§ Activity A
Duplicate a section of the MVC passage word for word. Begin at the words "How It Works" and stop after "breakdown of MVC.".

§ Passage shown
◇ ◇ ◇ ◇ ◇ ◇ ◇
How It Works MVC considers three roles. The model is an object that represents some information about the domain. It's a
nonvisual object containing all the data and behavior other than that used for the UI. In its most pure OO form the model is an object within a Domain Model (116). You might also think of a Transaction Script (110) as the model providing that it contains no UI machinery. Such a definition stretches the notion of model, but fits the role breakdown of MVC.
The view represents the display of the model in the UI. Thus, if our model is a customer object our view might be a frame full of UI widgets or an HTML page rendered with information from the model. The view is only about display of information; any changes to the information are handled by the third member of the MVC trinity: the controller. The controller takes user input, manipulates the model, and causes the view to update appropriately. In this way UI is a combination of the view and the controller.
As I think about MVC I see two principal separations: separating the presentation from the model and separating the controller from the view.
Of these the separation of presentation from model is one of the most fundamental heuristics of good software design. This separation is important for several reasons. •
•
•
Fundamentally presentation and view are about different concerns. When you're developing a view you're thinking about the mechanisms of UI and how to lay out a good user interface. When you're working with a model you are thinking about business policies, perhaps database interactions. Certainly you will use different very different libraries when working with one or the other. Often people prefer one area to another and they people specialize in one side of the line. Depending on context, users want to see the same basic model information in different ways. Separating presentation and view allows you to develop multiple presentations—indeed, entirely different interfaces—and yet use the same model code. Most noticeably this could be providing the same model with a rich client, a Web browser, a remote API, and a command-line interface. Even within a single Web interface you might have different customer pages at different points in an application. Nonvisual objects are usually easier to test than visual ones. Separating presentation and model allows you to test all the domain logic easily without resorting to things like awkward GUI scripting tools.
A key point in this separation is the direction of the dependencies: the presentation depends on the model but the model doesn't depend on the presentation. People programming in the model should be entirely unaware of what presentation is being used, which both simplifies their task and makes it easier to add new presentations later on. It also means that presentation changes can be made freely without altering the model.
◇ ◇ ◇ ◇ ◇ ◇ ◇
§ Records shown
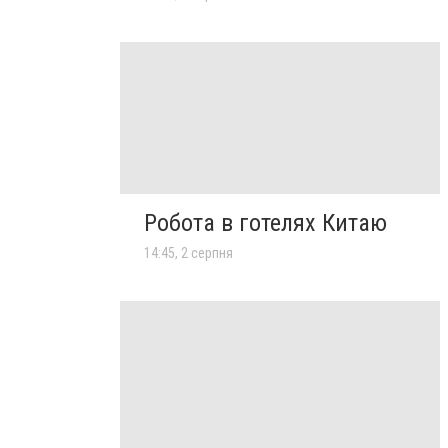
Робота в готелях Китаю
14:45, 2 серпня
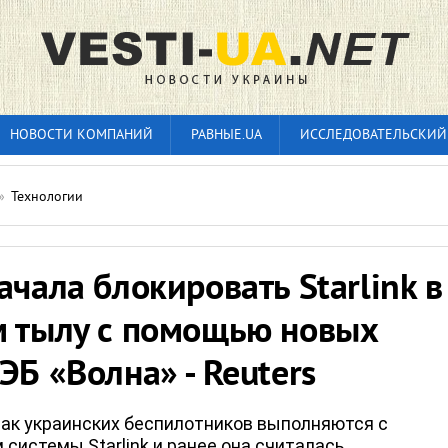
НОВОСТИ КОМПАНИЙ
РАВНЫЕ.UA
ИССЛЕДОВАТЕЛЬСКИЙ
»
Технологии
ачала блокировать Starlink в
м тылу с помощью новых
ЭБ «Волна» - Reuters
ак украинских беспилотников выполняются с
системы Starlink и ранее она считалась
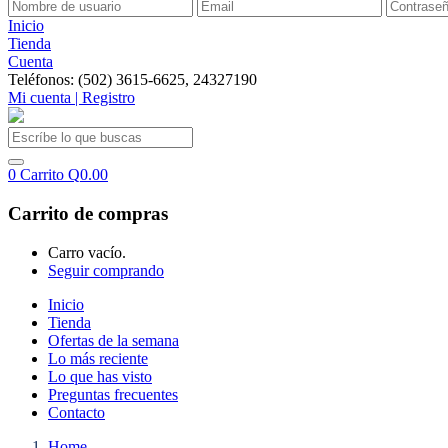
Inicio
Tienda
Cuenta
Teléfonos: (502) 3615-6625, 24327190
Mi cuenta | Registro
0
Carrito
Q
0.00
Carrito de compras
Carro vacío.
Seguir comprando
Inicio
Tienda
Ofertas de la semana
Lo más reciente
Lo que has visto
Preguntas frecuentes
Contacto
Home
◇ ◇ ◇ ◇ ◇ ◇ ◇
§ Activity B
Set down, without changes, the lines of the records from the line that contains "НОВОСТИ КОМПАНИЙ" through the end of the records, and leave the pictures out.

§ Written answer A
How It Works MVC considers three roles. The model is an object that represents some information about the domain. It's a
nonvisual object containing all the data and behavior other than that used for the UI. In its most pure OO form the model is an object within a Domain Model (116). You might also think of a Transaction Script (110) as the model providing that it contains no UI machinery. Such a definition stretches the notion of model, but fits the role breakdown of MVC.

§ Written answer B
НОВОСТИ КОМПАНИЙ
РАВНЫЕ.UA
ИССЛЕДОВАТЕЛЬСКИЙ
»
Технологии
ачала блокировать Starlink в
м тылу с помощью новых
ЭБ «Волна» - Reuters
ак украинских беспилотников выполняются с
системы Starlink и ранее она считалась
Inicio
Tienda
Cuenta
Teléfonos: (502) 3615-6625, 24327190
Mi cuenta | Registro
0
Carrito
Q
0.00
Carrito de compras
Carro vacío.
Seguir comprando
Inicio
Tienda
Ofertas de la semana
Lo más reciente
Lo que has visto
Preguntas frecuentes
Contacto
Home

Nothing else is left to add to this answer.